Es una casa muy grande y muy vacía. No sé qué hago en ella, pero la exploro como
si fuera a alquilarla, como si estuviera por mudarme. Al principio es una casa
espaciosa, ya es una quinta. Y no estoy solo: hay más gente que la recorre.
Pero de a poco el silencio la oscurece. Hay algo que está mal en esta casa. Y ya
no hay nadie alrededor mío para comentarlo.
Salgo al jardín. Hay una pileta un poco abandonada y un
arroyo medio mugriento un poco más allá.

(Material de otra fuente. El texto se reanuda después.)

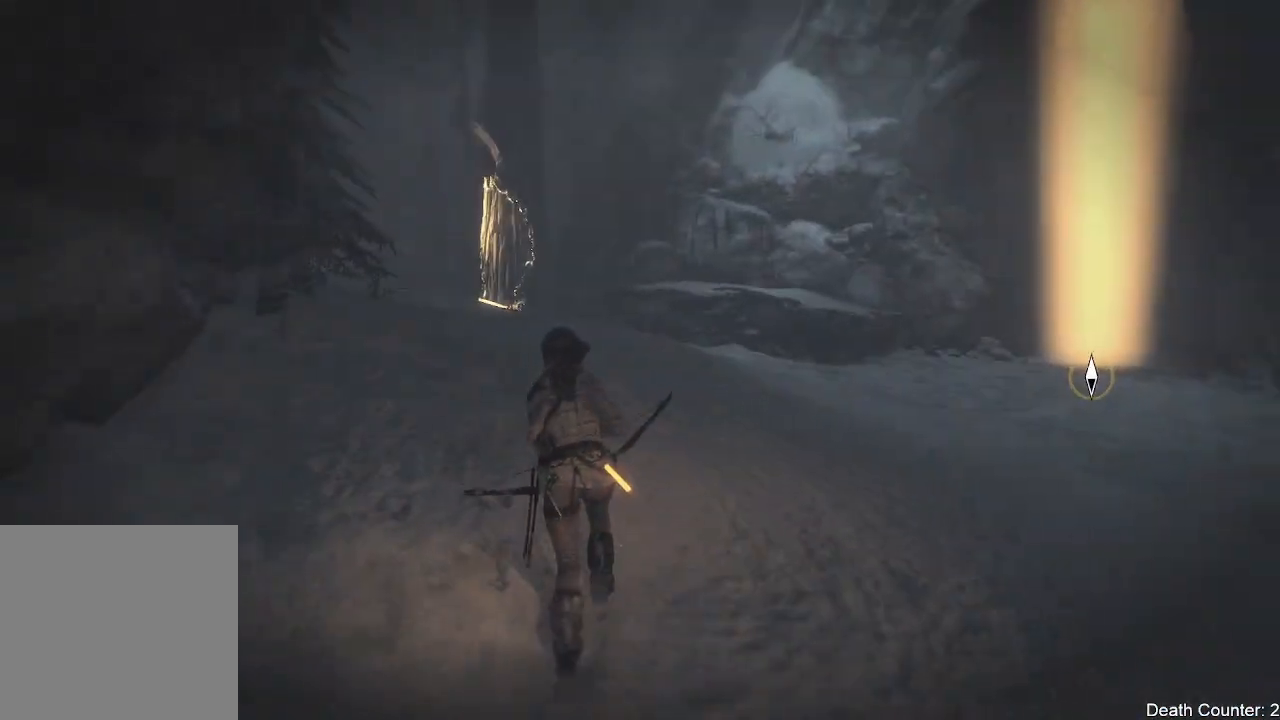
{"buttons": [], "left_stick": "up-right", "right_stick": "left", "events": [[50, "right_stick", "down-left"], [250, "right_stick", "left"], [317, "left_stick", "up-right"]]}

Voy hasta él y camino sobre su costa,
me alejo de la casa. Del otro lado del arroyo, un hombre camina por un sendero de tierra entre pastos
altos. Le hago señas como para hablar y camino hacia él, hacia un lugar en que
el arroyo nos deja arrimarnos. El hombre
se acerca, pero ya no es un hombre sino un caballo muy flacucho que cruza al
tranco el arroyo. A medida que se acerca se va achicando. Me saluda y no me
parece extraño; ya tiene más o menos mi estatura. Es un caballo sarnoso, ahora.
No recuerdo mis palabras –no tengo palabras en el sueño– pero le consulto algo
sobre la casa. Qué pasa en esa casa, pregunto sin preguntar. Los dos la miramos
de lejos, pero él no dice nada. Y no sólo no dice nada sino que ahora es un
perro sarnoso y flaco que se tira al arroyo y se va nadando.